- **TASK ITEM**: Output the entries below without any alteration.

- **SOURCE RECORDS**:
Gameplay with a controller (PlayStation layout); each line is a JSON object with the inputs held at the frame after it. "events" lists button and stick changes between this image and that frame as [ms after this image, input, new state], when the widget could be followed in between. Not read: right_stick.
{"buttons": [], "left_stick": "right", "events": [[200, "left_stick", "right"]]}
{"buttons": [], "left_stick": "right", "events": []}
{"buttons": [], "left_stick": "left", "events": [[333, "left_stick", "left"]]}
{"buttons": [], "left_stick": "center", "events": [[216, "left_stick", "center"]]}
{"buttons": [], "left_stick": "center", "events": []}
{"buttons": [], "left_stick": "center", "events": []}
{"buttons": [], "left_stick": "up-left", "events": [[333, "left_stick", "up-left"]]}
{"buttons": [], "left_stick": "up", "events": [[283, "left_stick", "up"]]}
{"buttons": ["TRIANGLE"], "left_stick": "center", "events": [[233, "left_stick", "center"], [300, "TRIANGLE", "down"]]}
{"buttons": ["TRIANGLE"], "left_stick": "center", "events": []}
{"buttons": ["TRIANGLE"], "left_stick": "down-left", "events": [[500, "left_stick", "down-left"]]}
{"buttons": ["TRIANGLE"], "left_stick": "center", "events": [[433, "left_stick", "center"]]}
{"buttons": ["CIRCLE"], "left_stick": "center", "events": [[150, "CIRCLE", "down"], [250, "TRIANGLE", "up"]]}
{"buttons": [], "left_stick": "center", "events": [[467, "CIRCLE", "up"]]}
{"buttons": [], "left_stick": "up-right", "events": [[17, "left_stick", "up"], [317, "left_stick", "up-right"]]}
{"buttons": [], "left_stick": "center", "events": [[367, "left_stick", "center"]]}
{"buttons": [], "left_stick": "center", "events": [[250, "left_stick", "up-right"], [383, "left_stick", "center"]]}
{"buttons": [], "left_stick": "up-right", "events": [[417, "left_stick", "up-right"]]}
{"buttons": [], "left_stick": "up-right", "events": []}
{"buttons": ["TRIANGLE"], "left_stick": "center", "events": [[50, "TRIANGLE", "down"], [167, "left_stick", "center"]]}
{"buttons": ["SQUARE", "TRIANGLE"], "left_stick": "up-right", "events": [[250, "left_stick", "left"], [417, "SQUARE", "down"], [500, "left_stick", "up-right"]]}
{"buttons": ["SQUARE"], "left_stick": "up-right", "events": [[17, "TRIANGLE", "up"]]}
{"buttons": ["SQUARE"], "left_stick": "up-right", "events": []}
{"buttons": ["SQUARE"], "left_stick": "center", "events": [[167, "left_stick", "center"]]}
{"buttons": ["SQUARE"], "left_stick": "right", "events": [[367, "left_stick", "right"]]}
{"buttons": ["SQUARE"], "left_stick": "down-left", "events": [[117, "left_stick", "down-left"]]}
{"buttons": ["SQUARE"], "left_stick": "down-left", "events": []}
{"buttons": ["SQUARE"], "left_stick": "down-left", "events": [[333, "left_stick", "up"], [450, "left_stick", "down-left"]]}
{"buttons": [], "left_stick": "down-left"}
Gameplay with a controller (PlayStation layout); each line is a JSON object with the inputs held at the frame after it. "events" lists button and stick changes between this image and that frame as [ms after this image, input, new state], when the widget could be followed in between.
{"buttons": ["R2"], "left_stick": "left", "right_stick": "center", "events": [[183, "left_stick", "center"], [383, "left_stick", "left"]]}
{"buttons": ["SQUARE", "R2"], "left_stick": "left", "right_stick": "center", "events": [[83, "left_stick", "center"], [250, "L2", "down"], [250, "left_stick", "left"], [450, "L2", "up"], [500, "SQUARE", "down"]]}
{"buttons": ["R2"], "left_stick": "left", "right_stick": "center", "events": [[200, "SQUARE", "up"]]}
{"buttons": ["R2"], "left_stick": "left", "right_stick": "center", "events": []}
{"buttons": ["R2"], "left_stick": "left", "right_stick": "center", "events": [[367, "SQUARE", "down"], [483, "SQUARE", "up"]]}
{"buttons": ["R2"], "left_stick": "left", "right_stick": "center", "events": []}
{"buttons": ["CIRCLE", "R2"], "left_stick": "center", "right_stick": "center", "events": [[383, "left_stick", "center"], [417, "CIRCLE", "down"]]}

- **EXERCISE ANSWER**:
Gameplay with a controller (PlayStation layout); each line is a JSON object with the inputs held at the frame after it. "events" lists button and stick changes between this image and that frame as [ms after this image, input, new state], when the widget could be followed in between. Not read: right_stick.
{"buttons": [], "left_stick": "right", "events": [[200, "left_stick", "right"]]}
{"buttons": [], "left_stick": "right", "events": []}
{"buttons": [], "left_stick": "left", "events": [[333, "left_stick", "left"]]}
{"buttons": [], "left_stick": "center", "events": [[216, "left_stick", "center"]]}
{"buttons": [], "left_stick": "center", "events": []}
{"buttons": [], "left_stick": "center", "events": []}
{"buttons": [], "left_stick": "up-left", "events": [[333, "left_stick", "up-left"]]}
{"buttons": [], "left_stick": "up", "events": [[283, "left_stick", "up"]]}
{"buttons": ["TRIANGLE"], "left_stick": "center", "events": [[233, "left_stick", "center"], [300, "TRIANGLE", "down"]]}
{"buttons": ["TRIANGLE"], "left_stick": "center", "events": []}
{"buttons": ["TRIANGLE"], "left_stick": "down-left", "events": [[500, "left_stick", "down-left"]]}
{"buttons": ["TRIANGLE"], "left_stick": "center", "events": [[433, "left_stick", "center"]]}
{"buttons": ["CIRCLE"], "left_stick": "center", "events": [[150, "CIRCLE", "down"], [250, "TRIANGLE", "up"]]}
{"buttons": [], "left_stick": "center", "events": [[467, "CIRCLE", "up"]]}
{"buttons": [], "left_stick": "up-right", "events": [[17, "left_stick", "up"], [317, "left_stick", "up-right"]]}
{"buttons": [], "left_stick": "center", "events": [[367, "left_stick", "center"]]}
{"buttons": [], "left_stick": "center", "events": [[250, "left_stick", "up-right"], [383, "left_stick", "center"]]}
{"buttons": [], "left_stick": "up-right", "events": [[417, "left_stick", "up-right"]]}
{"buttons": [], "left_stick": "up-right", "events": []}
{"buttons": ["TRIANGLE"], "left_stick": "center", "events": [[50, "TRIANGLE", "down"], [167, "left_stick", "center"]]}
{"buttons": ["SQUARE", "TRIANGLE"], "left_stick": "up-right", "events": [[250, "left_stick", "left"], [417, "SQUARE", "down"], [500, "left_stick", "up-right"]]}
{"buttons": ["SQUARE"], "left_stick": "up-right", "events": [[17, "TRIANGLE", "up"]]}
{"buttons": ["SQUARE"], "left_stick": "up-right", "events": []}
{"buttons": ["SQUARE"], "left_stick": "center", "events": [[167, "left_stick", "center"]]}
{"buttons": ["SQUARE"], "left_stick": "right", "events": [[367, "left_stick", "right"]]}
{"buttons": ["SQUARE"], "left_stick": "down-left", "events": [[117, "left_stick", "down-left"]]}
{"buttons": ["SQUARE"], "left_stick": "down-left", "events": []}
{"buttons": ["SQUARE"], "left_stick": "down-left", "events": [[333, "left_stick", "up"], [450, "left_stick", "down-left"]]}
{"buttons": [], "left_stick": "down-left"}
Gameplay with a controller (PlayStation layout); each line is a JSON object with the inputs held at the frame after it. "events" lists button and stick changes between this image and that frame as [ms after this image, input, new state], when the widget could be followed in between.
{"buttons": ["R2"], "left_stick": "left", "right_stick": "center", "events": [[183, "left_stick", "center"], [383, "left_stick", "left"]]}
{"buttons": ["SQUARE", "R2"], "left_stick": "left", "right_stick": "center", "events": [[83, "left_stick", "center"], [250, "L2", "down"], [250, "left_stick", "left"], [450, "L2", "up"], [500, "SQUARE", "down"]]}
{"buttons": ["R2"], "left_stick": "left", "right_stick": "center", "events": [[200, "SQUARE", "up"]]}
{"buttons": ["R2"], "left_stick": "left", "right_stick": "center", "events": []}
{"buttons": ["R2"], "left_stick": "left", "right_stick": "center", "events": [[367, "SQUARE", "down"], [483, "SQUARE", "up"]]}
{"buttons": ["R2"], "left_stick": "left", "right_stick": "center", "events": []}
{"buttons": ["CIRCLE", "R2"], "left_stick": "center", "right_stick": "center", "events": [[383, "left_stick", "center"], [417, "CIRCLE", "down"]]}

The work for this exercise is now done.